Earlier today, on Twitter, I made the claim that Achen’s “A Rule of Three” (often referred to as ART) is “insanely misleading.” Brevity is not always clarity, so I wanted to follow up.
A Rule of Three (ART): A statistical specification with more than three explanatory variables is meaningless.
Strong words, obviously, given the usual number of variables in a statistical model. Does this mean that three variables provide “enough” control? In actuality, Achen’s answer is “no” and this supposition forms that basis for his reasoning:
If one needs several more controls, then there is too much going on in the sample for reliable inference.
Inherently, three variables is not enough for most data situations, so just dropping K-3 variables from a given regression wouldn’t quite work or get to Achen’s point. His more subtle point is that causal heterogeneity in most samples hinders the ability to make valid or reliable inferences. Thus, Achen’s actual advice (at least in this paper) is to subset the data to a level such that only three variables are needed:
Contrary to the received wisdom, it is not the “too small” regressions on modest subsamples with accompanying plots that should be under suspicion. Instead, the big analyses that use all the observations and have a dozen control variables are the ones that should be met with incredulity.
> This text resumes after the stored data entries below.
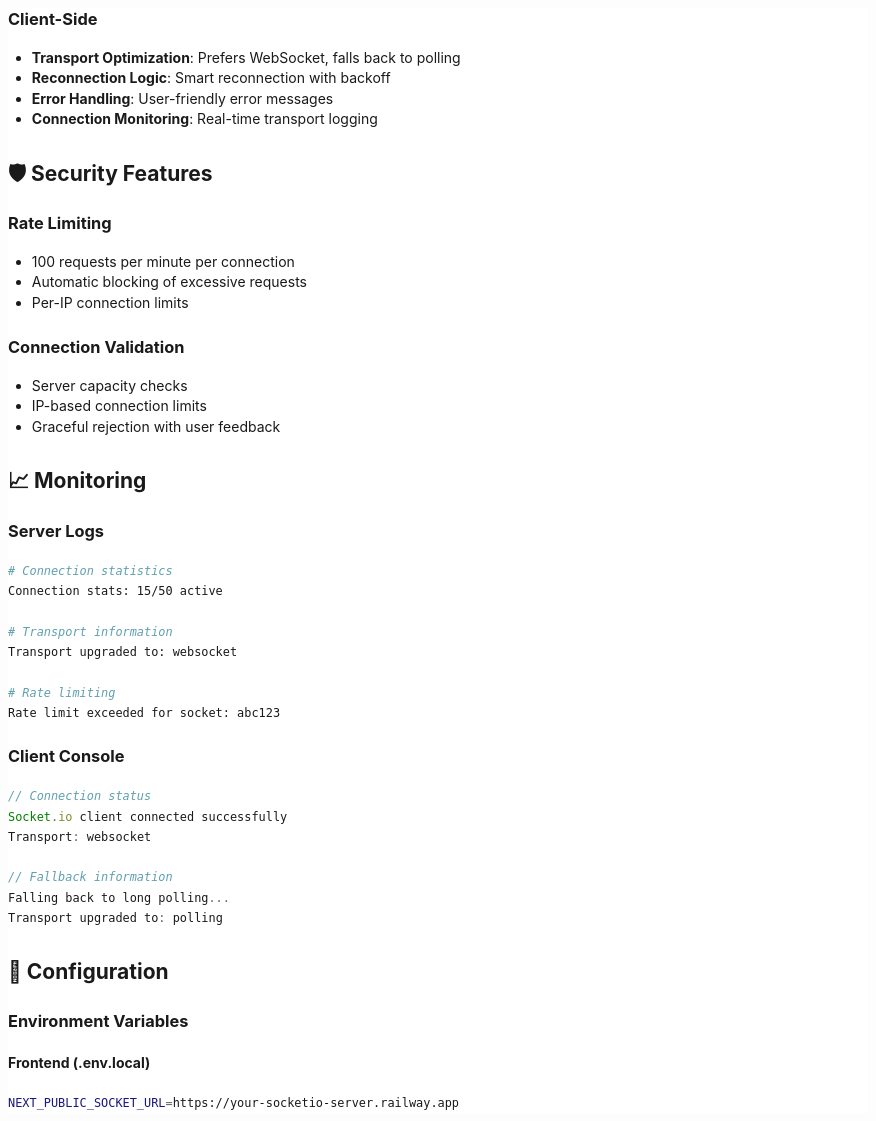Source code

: ### Client-Side
- **Transport Optimization**: Prefers WebSocket, falls back to polling
- **Reconnection Logic**: Smart reconnection with backoff
- **Error Handling**: User-friendly error messages
- **Connection Monitoring**: Real-time transport logging

## 🛡️ Security Features

### Rate Limiting
- 100 requests per minute per connection
- Automatic blocking of excessive requests
- Per-IP connection limits

### Connection Validation
- Server capacity checks
- IP-based connection limits
- Graceful rejection with user feedback

## 📈 Monitoring

### Server Logs
```bash
# Connection statistics
Connection stats: 15/50 active

# Transport information  
Transport upgraded to: websocket

# Rate limiting
Rate limit exceeded for socket: abc123
```

### Client Console
```javascript
// Connection status
Socket.io client connected successfully
Transport: websocket

// Fallback information
Falling back to long polling...
Transport upgraded to: polling
```

## 🔧 Configuration

### Environment Variables

#### Frontend (.env.local)
```bash
NEXT_PUBLIC_SOCKET_URL=https://your-socketio-server.railway.app
```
Achen’s point is not that we should only control for three variables, but rather that our statistical models should only include (and only need to include) three variables. We should “control for” other variables by stratification/subsetting the data. Interestingly, this critique is similar to causal inference scholars crying foul at the “constant effects” assumption inherent in many structural equation models. And the remedies are similar as well: make “small” comparisons within subgroups is exact what those causal inference folks are advocating (they just want to average across the subgroups, perhaps Achen would prefer not to, I’m not sure).
The point I do not see Achen making here is that more control is bad. He wants to control for many factors, just not by including them in a model. He would rather account for them by stratification. Which is great! But it actually doesn’t get around the problems of post-treatment bias. Selecting your sample based on a post-treatment variable is equivalent in terms of bias to controlling for a post-treatment variable in a regression.
You can find a good discussion of this type of post-treatment/selection bias in Chapter 8 of the Hernán and Robins Causal Inference text. Also, in Cyrus Samii’s blog post and slides.